I pick it up, inhale, and flip it, and looking back is one single pink line.
A single line.
I close my eyes and finally break out into an exhausted laugh.
A single fucking line.
“What?” Emily asks, scrambling to the side of the bed. “What, what, what?”
“It’s negative,” I announce.
The air in the room rushes back.
In one smooth motion, Emily’s eyes roll to the back of her head, and she falls backward onto the bed with a giant, loud, exhaled groan. “Oh, thank God.”
I can see the weight fall from her shoulders. Michelle shakes them with a grin.
“I never want to do that again,” Emily groans. “That’s it. No children for me. Ever.”
“Music to my ears,” I tease.
She grins at me, but it falls quickly. “We can’t tell Mom.”
My stomach twists.
Impossible.
“No,” I say.
Emily’s eyes widen.
“Sorry, kiddo. She deserves to know.”
“Why?” she whines.
“She’s your mom. It wouldn’t be right. But how about this? I won’t tell her while she’s here, okay? That way, you only have to deal with her over the phone.”

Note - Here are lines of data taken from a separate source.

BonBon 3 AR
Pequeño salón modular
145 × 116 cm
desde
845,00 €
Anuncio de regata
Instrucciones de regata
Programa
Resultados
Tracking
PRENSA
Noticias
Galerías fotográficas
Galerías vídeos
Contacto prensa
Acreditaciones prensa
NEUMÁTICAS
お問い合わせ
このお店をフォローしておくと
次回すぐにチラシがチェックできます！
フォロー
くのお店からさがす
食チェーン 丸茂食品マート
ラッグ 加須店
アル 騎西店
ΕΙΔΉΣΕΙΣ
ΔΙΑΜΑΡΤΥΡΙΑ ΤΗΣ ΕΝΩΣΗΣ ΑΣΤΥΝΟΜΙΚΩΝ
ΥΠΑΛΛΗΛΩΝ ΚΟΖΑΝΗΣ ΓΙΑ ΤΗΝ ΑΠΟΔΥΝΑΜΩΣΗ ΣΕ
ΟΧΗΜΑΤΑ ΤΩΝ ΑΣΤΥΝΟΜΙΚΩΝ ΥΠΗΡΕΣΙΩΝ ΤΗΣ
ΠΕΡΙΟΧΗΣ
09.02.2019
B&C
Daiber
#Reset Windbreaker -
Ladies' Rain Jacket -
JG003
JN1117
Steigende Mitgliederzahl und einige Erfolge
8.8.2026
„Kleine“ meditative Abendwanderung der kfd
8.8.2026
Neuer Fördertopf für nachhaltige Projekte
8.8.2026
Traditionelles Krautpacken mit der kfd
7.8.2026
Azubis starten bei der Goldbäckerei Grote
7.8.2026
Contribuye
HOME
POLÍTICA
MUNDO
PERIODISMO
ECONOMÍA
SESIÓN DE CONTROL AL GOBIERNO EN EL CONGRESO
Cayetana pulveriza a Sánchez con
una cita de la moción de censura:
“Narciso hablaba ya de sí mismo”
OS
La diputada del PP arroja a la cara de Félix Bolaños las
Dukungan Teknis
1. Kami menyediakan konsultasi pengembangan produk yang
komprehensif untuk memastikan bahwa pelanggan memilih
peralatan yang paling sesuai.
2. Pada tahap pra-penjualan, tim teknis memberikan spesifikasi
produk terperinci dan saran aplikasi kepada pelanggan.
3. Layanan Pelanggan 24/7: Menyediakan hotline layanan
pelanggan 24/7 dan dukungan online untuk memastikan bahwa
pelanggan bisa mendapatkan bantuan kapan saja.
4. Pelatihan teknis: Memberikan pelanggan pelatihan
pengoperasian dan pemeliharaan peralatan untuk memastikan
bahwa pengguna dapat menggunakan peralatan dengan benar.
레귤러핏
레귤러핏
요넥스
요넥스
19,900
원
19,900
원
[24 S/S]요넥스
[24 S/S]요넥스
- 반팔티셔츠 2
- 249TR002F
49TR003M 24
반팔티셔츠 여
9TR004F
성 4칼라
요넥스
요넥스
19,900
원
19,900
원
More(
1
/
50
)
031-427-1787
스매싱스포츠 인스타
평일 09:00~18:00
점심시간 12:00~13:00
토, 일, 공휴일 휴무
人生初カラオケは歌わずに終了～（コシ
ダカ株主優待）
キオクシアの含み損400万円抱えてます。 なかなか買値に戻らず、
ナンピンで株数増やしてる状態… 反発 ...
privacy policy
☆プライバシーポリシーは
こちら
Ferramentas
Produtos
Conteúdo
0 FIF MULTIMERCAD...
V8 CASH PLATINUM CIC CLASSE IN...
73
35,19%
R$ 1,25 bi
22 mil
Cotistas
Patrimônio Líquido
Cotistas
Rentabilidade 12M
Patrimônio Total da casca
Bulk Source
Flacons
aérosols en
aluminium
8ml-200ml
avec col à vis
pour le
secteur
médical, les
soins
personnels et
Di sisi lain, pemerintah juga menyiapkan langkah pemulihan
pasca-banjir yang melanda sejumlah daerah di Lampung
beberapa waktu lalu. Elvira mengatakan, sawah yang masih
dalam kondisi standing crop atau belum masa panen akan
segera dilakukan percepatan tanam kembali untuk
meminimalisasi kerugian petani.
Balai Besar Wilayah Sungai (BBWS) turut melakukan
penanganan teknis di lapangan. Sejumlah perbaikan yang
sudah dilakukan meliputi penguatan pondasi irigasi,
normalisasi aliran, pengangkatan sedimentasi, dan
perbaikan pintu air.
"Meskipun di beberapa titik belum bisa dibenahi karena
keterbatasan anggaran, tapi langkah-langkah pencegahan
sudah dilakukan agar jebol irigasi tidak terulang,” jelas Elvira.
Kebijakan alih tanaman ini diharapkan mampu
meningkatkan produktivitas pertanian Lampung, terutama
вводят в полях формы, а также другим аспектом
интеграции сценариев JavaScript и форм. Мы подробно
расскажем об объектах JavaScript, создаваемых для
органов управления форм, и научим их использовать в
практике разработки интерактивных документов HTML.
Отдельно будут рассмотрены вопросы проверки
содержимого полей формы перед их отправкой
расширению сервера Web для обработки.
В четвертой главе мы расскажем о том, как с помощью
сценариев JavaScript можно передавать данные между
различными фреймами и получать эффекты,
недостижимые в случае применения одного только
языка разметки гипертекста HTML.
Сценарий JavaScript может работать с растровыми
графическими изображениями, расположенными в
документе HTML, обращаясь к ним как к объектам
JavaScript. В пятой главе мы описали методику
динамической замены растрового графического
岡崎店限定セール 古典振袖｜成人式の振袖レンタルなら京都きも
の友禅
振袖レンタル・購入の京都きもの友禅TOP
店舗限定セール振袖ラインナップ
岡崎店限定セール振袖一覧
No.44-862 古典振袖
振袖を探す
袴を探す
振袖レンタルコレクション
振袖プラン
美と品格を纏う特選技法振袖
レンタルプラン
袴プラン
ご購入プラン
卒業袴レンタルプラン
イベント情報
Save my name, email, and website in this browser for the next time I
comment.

Emily exhales. “Okay. Deal.”
She jerks out her palm, and I roll my eyes, shaking her hand.
“Good.” I clear my throat. “Now, back to business … where is Josh?”
She tilts her chin down. “Dad.”
I playfully hold up my palms. “I want to talk to him—”
“Dad,” she warns again, a sliver of a smile on her face.
“Me, Josh, and a machete.”
“Dad!”
Suddenly, she breaks into laughter, and I do too. Then I’m hugging her again and kissing her forehead even though I get more whines of protest.
“Love you, kiddo.”
“You love Josh too?”
I snort. “I’m heavily indifferent.”
“Who wants a cinnamon roll?” Michelle asks, breaking the tension.
“Please,” Emily groans.
Emily hops off the bed, rushing to the doorway. I gesture her through, peering over at Michelle, who is grinning from ear to ear. I can’t stop smiling either. It’s the nerves of the whole situation pounding through me. The thought that we went through this together. Michelle was here for my daughter when she needed her. And Emily did need her.
The unspoken truth rings through my head, as it has for weeks now.
I love Michelle.
I love her, and I’ll have to let her go.
Michelle’s face falls. Mine must have too.
It’s all going to end.
Emily stops short of the threshold, spinning to face us. She points a finger between me and Michelle, breaking our eye contact.
“You were in the guest room together,” Emily states.
My stomach knots.
“Are you two …” Her words fade, as if she’s expecting an answer, but I don’t know what response to give.
Are we dating? Are we in love?
There’s no clear-cut answer to our complicated problem.
I exhale out a nervous laugh, clapping Emily on the shoulder. “Our business is between us, Em.”
A smirk slides over Emily’s face so slowly and sinisterly that it could rival the Grinch’s. “But there is business?”
I lightly shove her back into the hall. “Get out of here, kid.”
Emily bites her bottom lip and snickers.
But when I glance at Michelle, her eyebrows tilt in too. I reach back and drift my fingertips over hers at the same time she reaches for me. We exchange a weak smile, then walk into the kitchen behind Emily.
CHAPTER 38
Cliff
The morning Tracy rolls into town is, of course, the one day we get multiple orders placed for holiday parties around town. I called George and told him his usual order wouldn’t be ready until tomorrow. Considering he and Lisa are attending two out of the three other parties I’m catering, he didn’t hem and haw much.
Once everything is either finished or in the oven for Carol, I frantically rush back to the house with flour on my arms and probably smeared somewhere on my face. My tires screech over the driveway with the key fob jangling against the ignition. Emily walks out the back door with lifeless, bored eyes.
I barely have the car door open before she’s whispering, “Mom keeps asking Josh about his plans for the future. Make her stop asking Josh things.”
“She’s your mother; be nice.”
“She’s also asking where you’ve been.”
“Perfect,” I breathe out sarcastically.
“That’s your ex-wife; be nice,” Emily mocks.
I ruffle her hair, and she pushes my palm away.
Creaking open the screened back door is a Herculean effort because I know in two seconds, I’ll see—
Tracy.
Standing in our kitchen, with one hand pressing buttons on our phone and the other clutching her beeper, is my ex-wife. Her lips are pursed tightly, but her hair is pulled back in an even tighter ponytail. Her sharp, tailored blazer and slacks look like they popped out of the pages of Michelle’s Cosmopolitan. The city life suits her.